-- WORK ORDER --
Transcribe the entries below exactly; leave every image out.
------ INPUT ------
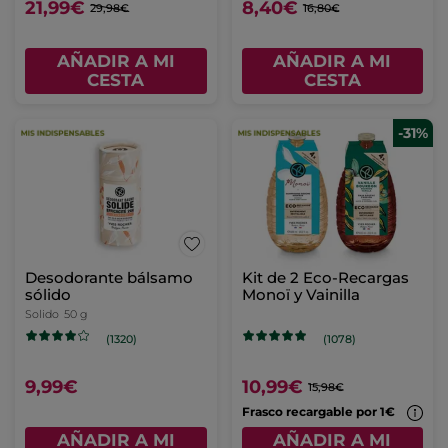
21,99€
8,40€
29,98€
16,80€
AÑADIR A MI
AÑADIR A MI
CESTA
CESTA
-31%
Desodorante bálsamo
Kit de 2 Eco-Recargas
sólido
Monoï y Vainilla
Solido
50 g
(1320)
(1078)
9,99€
10,99€
15,98€
Frasco recargable por 1€
AÑADIR A MI
AÑADIR A MI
------
-- RESPONSE TO THIS EXERCISE --
21,99€
8,40€
29,98€
16,80€
AÑADIR A MI
AÑADIR A MI
CESTA
CESTA
-31%
Desodorante bálsamo
Kit de 2 Eco-Recargas
sólido
Monoï y Vainilla
Solido
50 g
(1320)
(1078)
9,99€
10,99€
15,98€
Frasco recargable por 1€
AÑADIR A MI
AÑADIR A MI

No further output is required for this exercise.